The Study of Psycho-Neuro-Immunology
This is the established scientific study of how the mind and body communicate, and how stress can affect our immune system and susceptibility to disease.
It is only since the advent of modern medicine in the 19th and 20th centuries that we seemed to lose the ancient wisdom of how illness and wellbeing are connected to the mind, society, morality and spirituality. However, in recent years the study of PNI reminds us that psychological states like chronic stress, depression, anxiety, fear produce profound effects on the body. Most of us will have our own experiences of how headaches or digestive problems can result from stress. But PNI has extended that to include the way in which genes express themselves in genetic illnesses like rheumatoid arthritis and multiple sclerosis. Over time, mental and emotional states take a heavy toll on the body and are a significant risk for illness.

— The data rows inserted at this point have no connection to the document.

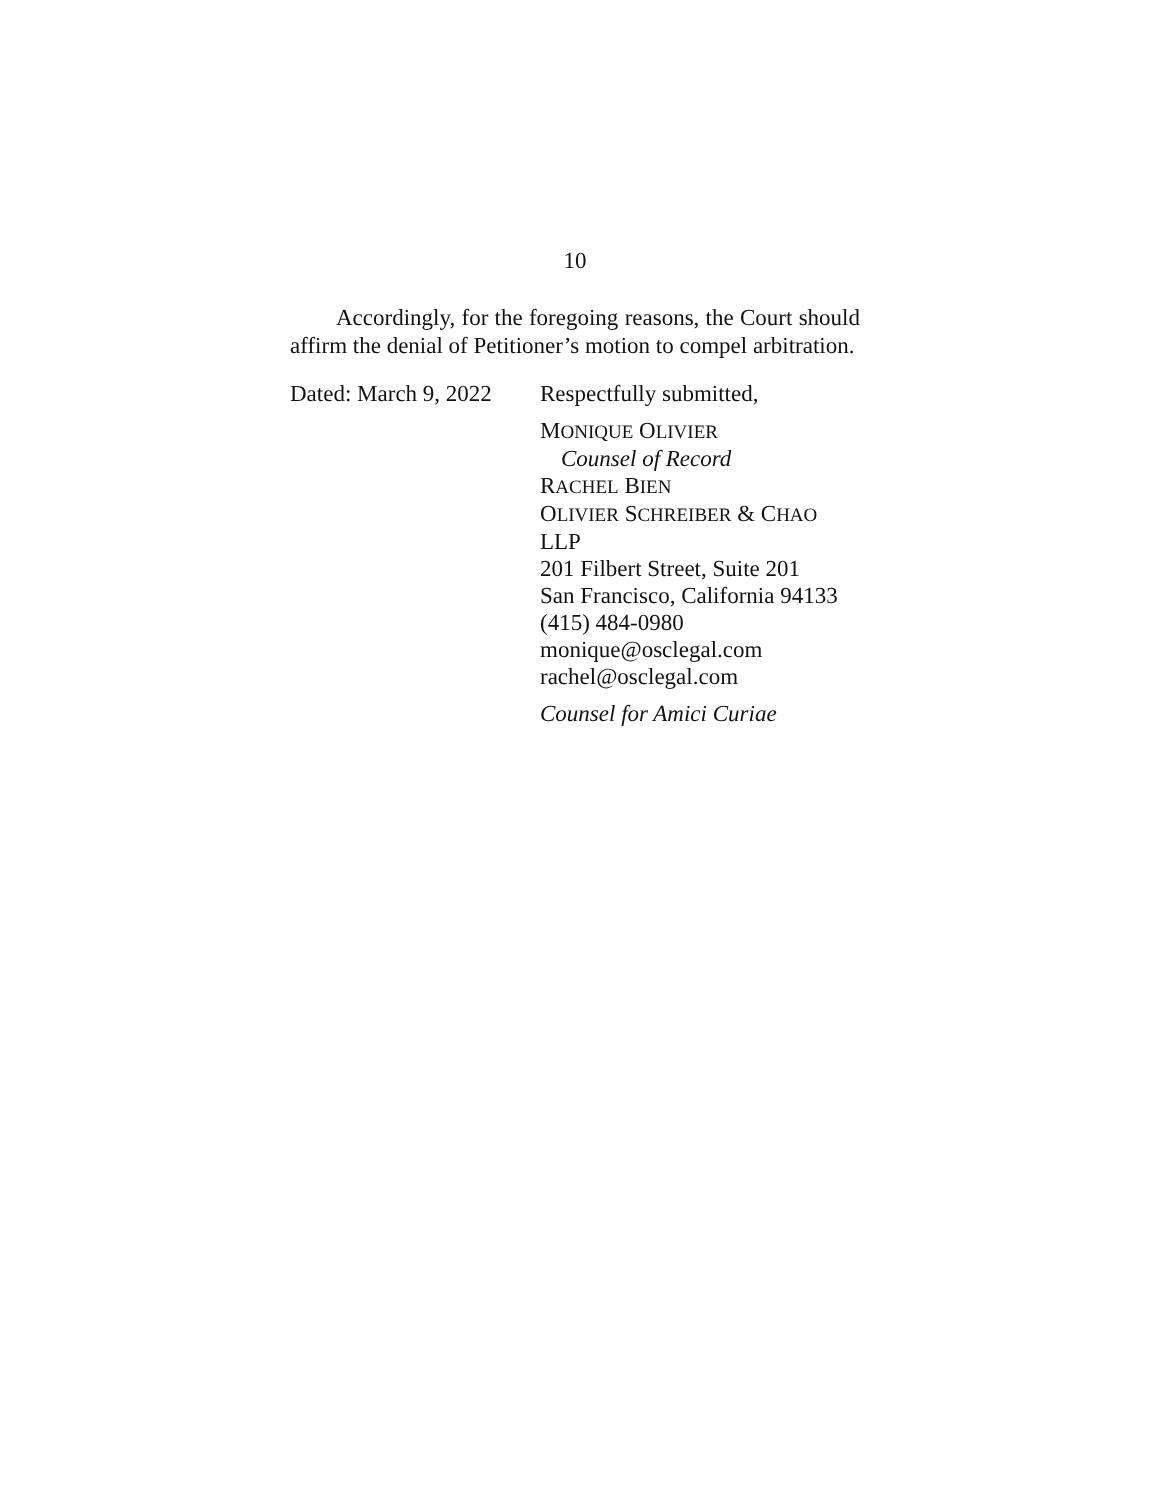10
Accordingly, for the foregoing reasons, the Court should affirm the denial of Petitioner’s motion to compel arbitration.
Dated: March 9, 2022
Respectfully submitted,
MONIQUE OLIVIER
Counsel of Record
RACHEL BIEN
OLIVIER SCHREIBER & CHAO LLP
201 Filbert Street, Suite 201
San Francisco, California 94133
(415) 484-0980
monique@osclegal.com
rachel@osclegal.com
Counsel for Amici Curiae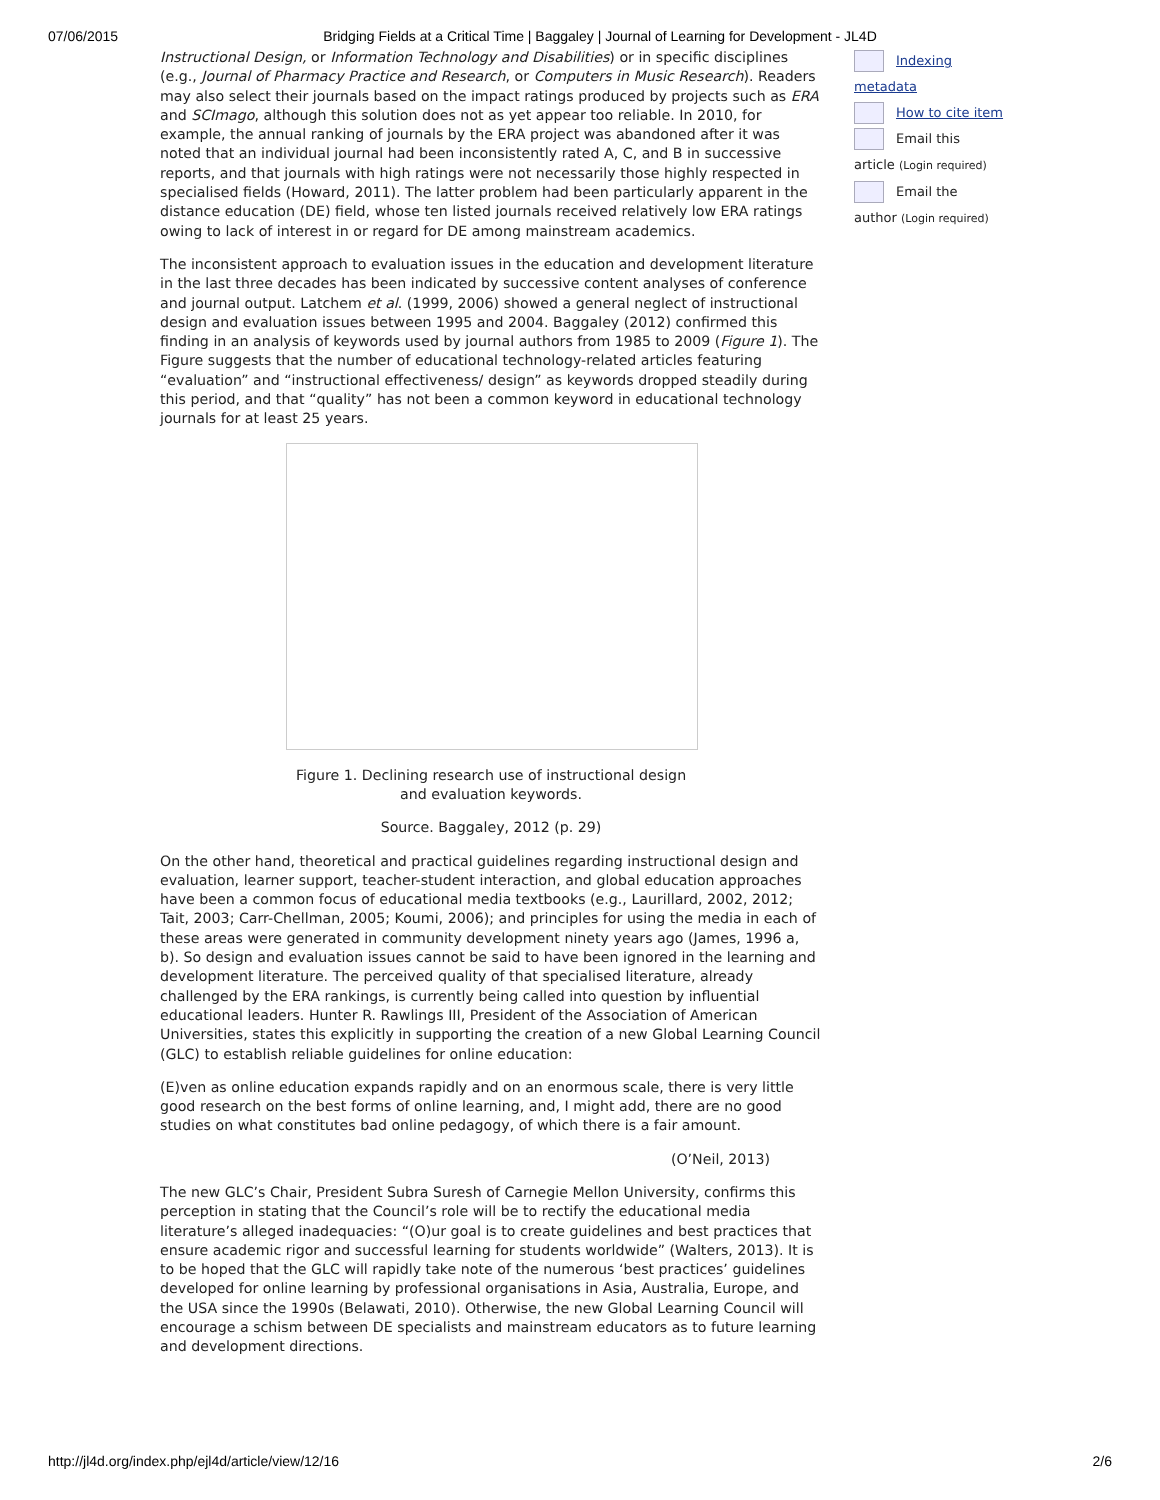07/06/2015 Bridging Fields at a Critical Time | Baggaley | Journal of Learning for Development - JL4D
Instructional Design, or Information Technology and Disabilities) or in specific disciplines (e.g., Journal of Pharmacy Practice and Research, or Computers in Music Research). Readers may also select their journals based on the impact ratings produced by projects such as ERA and SCImago, although this solution does not as yet appear too reliable. In 2010, for example, the annual ranking of journals by the ERA project was abandoned after it was noted that an individual journal had been inconsistently rated A, C, and B in successive reports, and that journals with high ratings were not necessarily those highly respected in specialised fields (Howard, 2011). The latter problem had been particularly apparent in the distance education (DE) field, whose ten listed journals received relatively low ERA ratings owing to lack of interest in or regard for DE among mainstream academics.
The inconsistent approach to evaluation issues in the education and development literature in the last three decades has been indicated by successive content analyses of conference and journal output. Latchem et al. (1999, 2006) showed a general neglect of instructional design and evaluation issues between 1995 and 2004. Baggaley (2012) confirmed this finding in an analysis of keywords used by journal authors from 1985 to 2009 (Figure 1). The Figure suggests that the number of educational technology-related articles featuring “evaluation” and “instructional effectiveness/ design” as keywords dropped steadily during this period, and that “quality” has not been a common keyword in educational technology journals for at least 25 years.
Figure 1. Declining research use of instructional design
and evaluation keywords.
Source. Baggaley, 2012 (p. 29)
On the other hand, theoretical and practical guidelines regarding instructional design and evaluation, learner support, teacher-student interaction, and global education approaches have been a common focus of educational media textbooks (e.g., Laurillard, 2002, 2012; Tait, 2003; Carr-Chellman, 2005; Koumi, 2006); and principles for using the media in each of these areas were generated in community development ninety years ago (James, 1996 a, b). So design and evaluation issues cannot be said to have been ignored in the learning and development literature. The perceived quality of that specialised literature, already challenged by the ERA rankings, is currently being called into question by influential educational leaders. Hunter R. Rawlings III, President of the Association of American Universities, states this explicitly in supporting the creation of a new Global Learning Council (GLC) to establish reliable guidelines for online education:
(E)ven as online education expands rapidly and on an enormous scale, there is very little good research on the best forms of online learning, and, I might add, there are no good studies on what constitutes bad online pedagogy, of which there is a fair amount.
(O’Neil, 2013)
The new GLC’s Chair, President Subra Suresh of Carnegie Mellon University, confirms this perception in stating that the Council’s role will be to rectify the educational media literature’s alleged inadequacies: “(O)ur goal is to create guidelines and best practices that ensure academic rigor and successful learning for students worldwide” (Walters, 2013). It is to be hoped that the GLC will rapidly take note of the numerous ‘best practices’ guidelines developed for online learning by professional organisations in Asia, Australia, Europe, and the USA since the 1990s (Belawati, 2010). Otherwise, the new Global Learning Council will encourage a schism between DE specialists and mainstream educators as to future learning and development directions.
Indexing metadata
How to cite item
Email this article (Login required)
Email the author (Login required)
http://jl4d.org/index.php/ejl4d/article/view/12/16 2/6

The field of PNI has documented different physiological responses to stress. Various forms of stress management have been found to be helpful in modifying the body’s stress response. These include:
counselling & psychotherapy
volunteering in the community
nutrition, acupuncture and other complementary therapies
sunlight and nature
Until the last 100 years or so, you had to be quite active to just live your everyday life. Now, in modern Western societies, so much of what we used to do is done by machines.
Exercise doesn’t have to be about running around a track or working out in a gym. It can just be about being more active each day, and may include things like washing the car, gardening, strolling around the block etc. It is however, important to do something quickly enough so that you raise your heart rate (aerobic exercise), as it is then that the “happy” chemicals called endorphins are released into our body and make us feel good.